Set task 1: How would you render this sentence from the Audubon Society board page in Spanish: "His favorite D.C. bird is the Mourning Dove, as its call reminds him of the Chihuahuan desert."

Supplied passage:
++++++
Board of Directors

The Audubon Society of the District of Columbia is an all-volunteer organization that depends on the hard work of our members, officers, and directors.

Officers, 2018-2019

  • Chris Murray, President
  • Joel Merriman, Vice President
  • Kathleen Cromley, Secretary
  • Liz Pomper, Treasurer

Board of Directors, 2018-2019

 Andrés Anchondo

Andrés started birding in 2014 after he became friends with a Peace Corps volunteer in Mexico who is also an avid birder. Later, he worked to conserve Montezuma quail habitat as part of his master’s thesis in agroforestry. Originally from Chihuahua, Mexico, Andrés moved to the United States in 2016 with his wife. He joined the Board in 2017, becoming the first international board member of the Audubon Society of the District of Columbia. His day job focuses on conservation finance and green business. His favorite D.C. bird is the Mourning Dove, as its call reminds him of the Chihuahuan desert.
 Kari Cohen

Kari grew up in South Florida with Common Gallinules nesting in his backyard, but didn’t start birding in earnest until he entered graduate school in 2000. In the intervening years he has traveled throughout the U.S., Central and South America and Europe pursuing the birds (and food) of the world. Aside from his day job working on natural resource conservation at USDA, Kari is hard at work trying to interest his young son Audubon (true story!) in birds and birding. Kari’s favorite DC bird is the peregrine falcon.
++++++
Stored records:
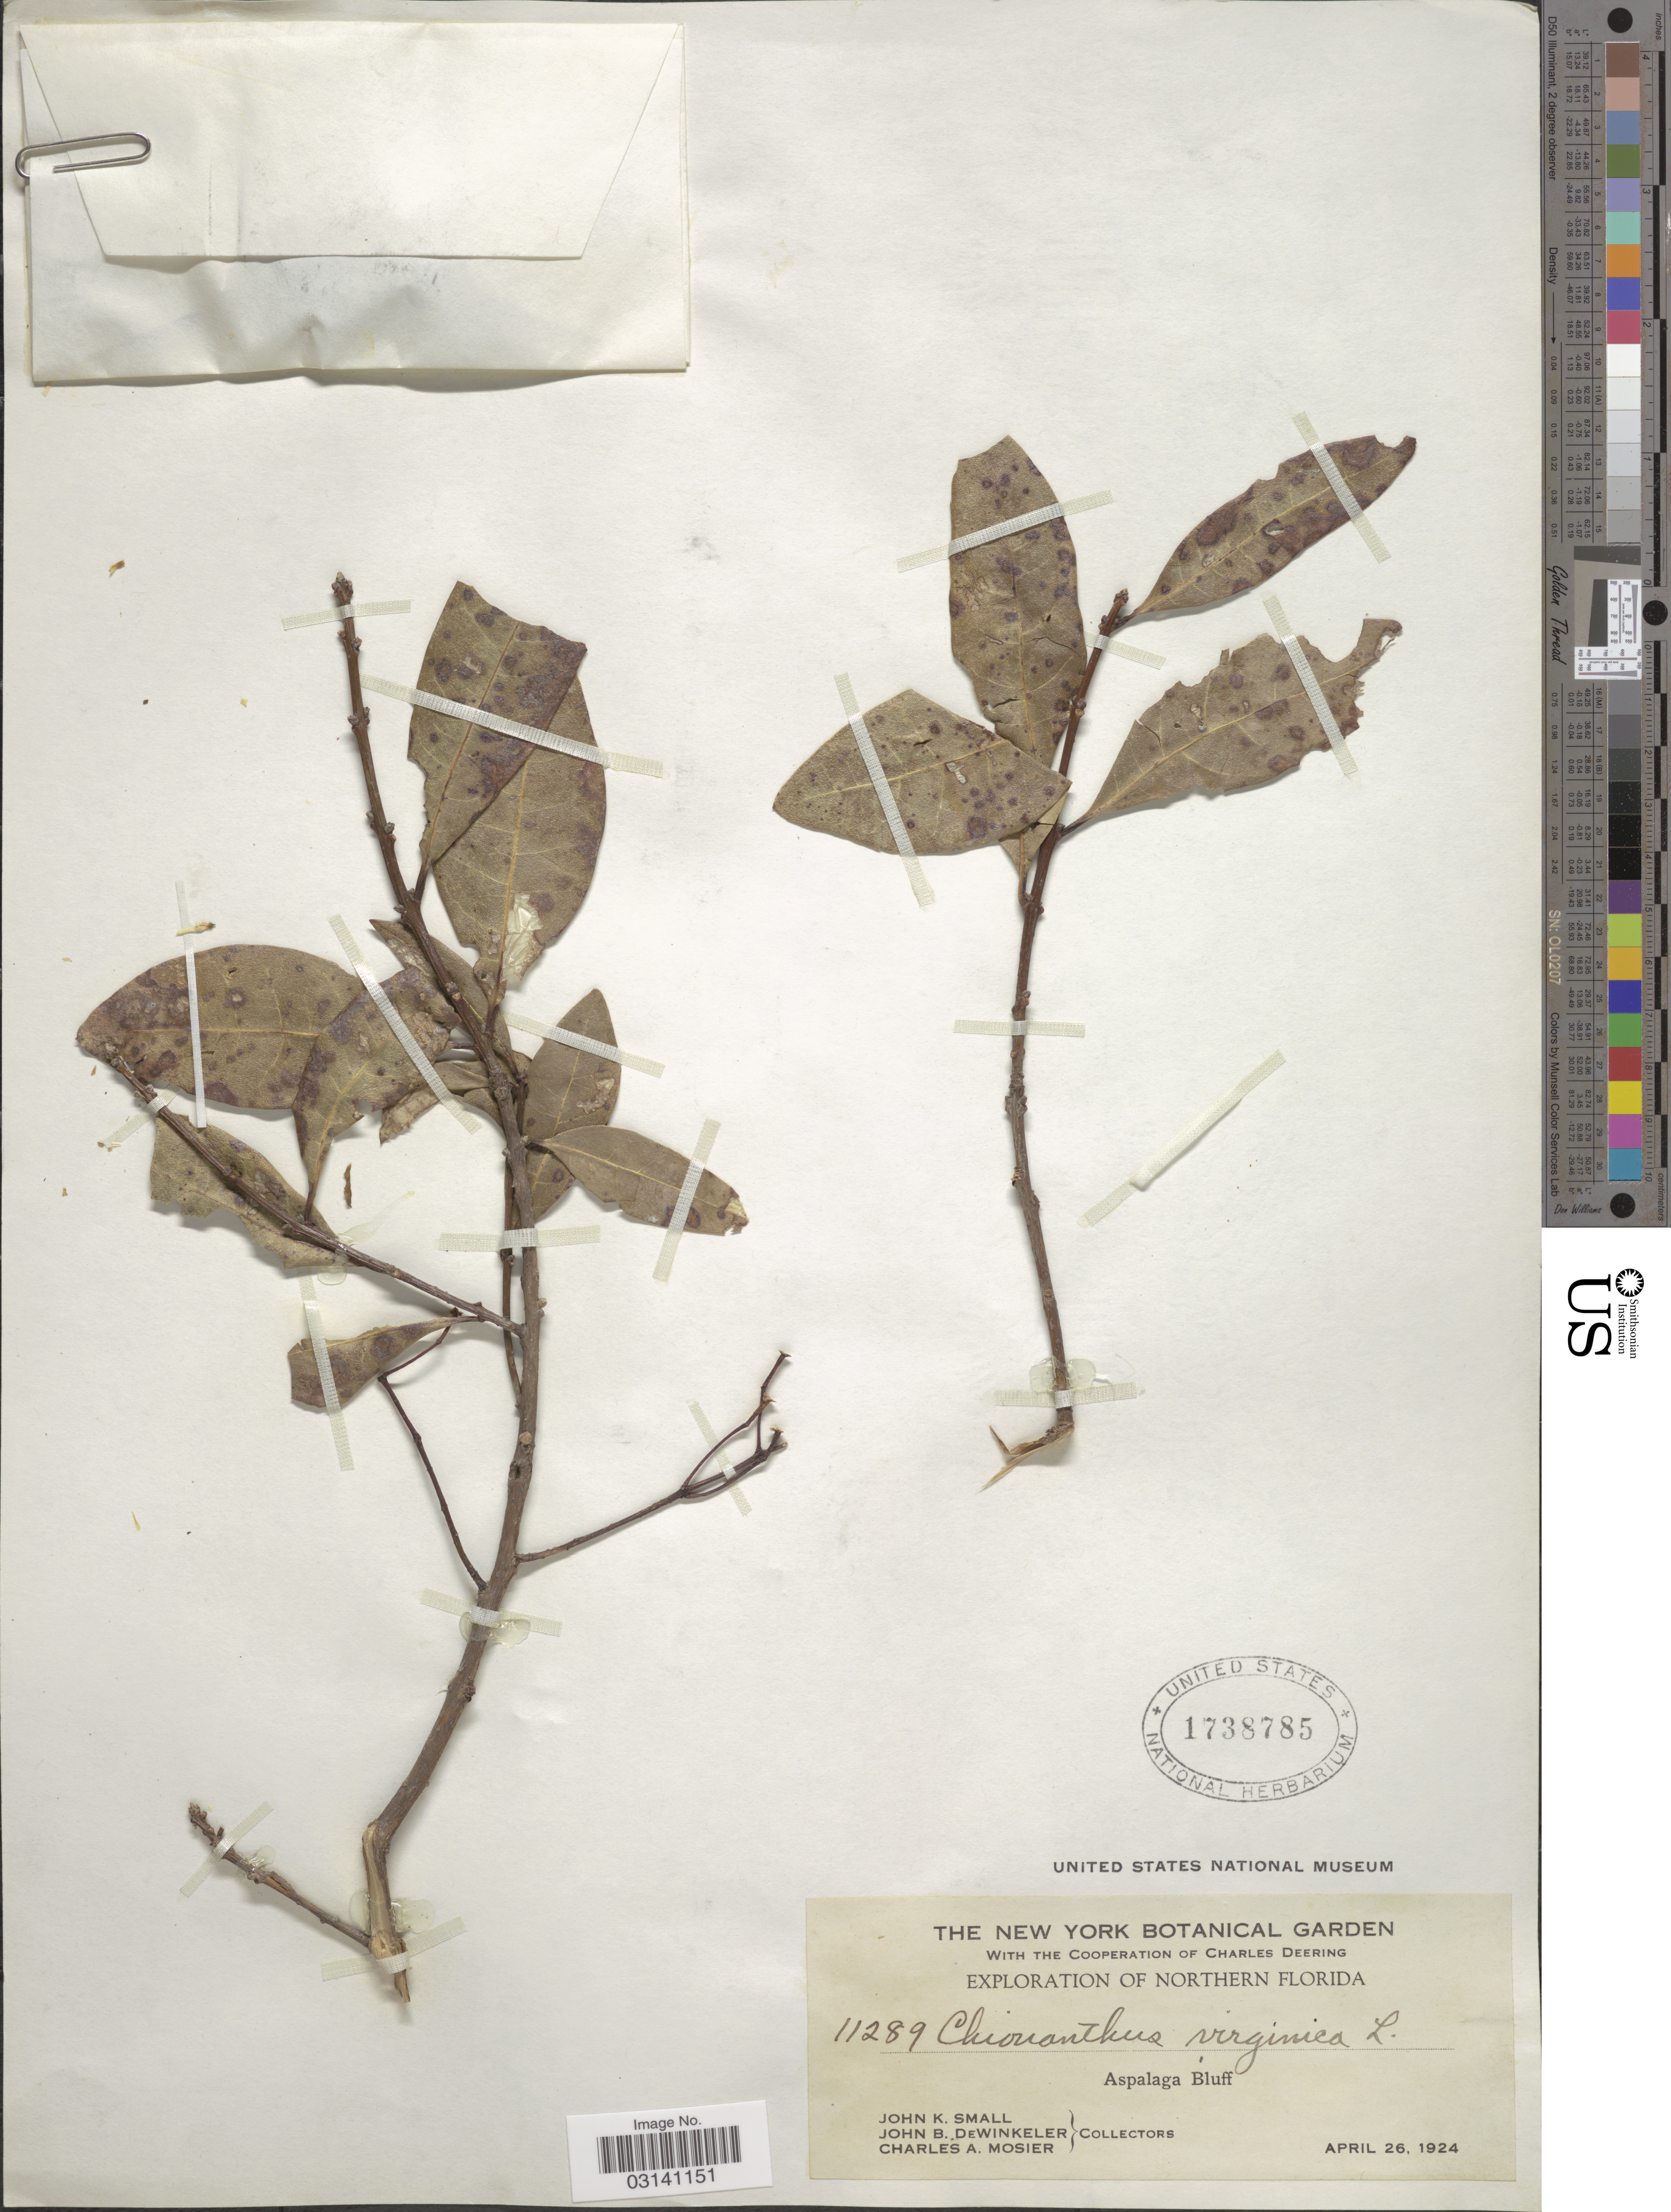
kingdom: Plantae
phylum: Tracheophyta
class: Magnoliopsida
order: Lamiales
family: Oleaceae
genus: Chionanthus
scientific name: Chionanthus virginicus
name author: L.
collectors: J. K. Small, J. B. Dewinkeler & C. A. Mosier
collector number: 11289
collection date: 1924-04-26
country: United States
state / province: Florida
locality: Northern Florida. Aspalaga Bluff.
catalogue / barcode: US 1738785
++++++
Set task 2: Can you switch "locality" to "site" in the listing's lines from the one with "collection date: 1924-04-26" through the end of the listing, leaving everything else unchanged and returning only those lines?

Worked solution 1: Su ave favorita de D.C. es la paloma huilota, ya que su canto le recuerda el desierto chihuahuense.

Worked solution 2:
collection date: 1924-04-26
country: United States
state / province: Florida
site: Northern Florida. Aspalaga Bluff.
catalogue / barcode: US 1738785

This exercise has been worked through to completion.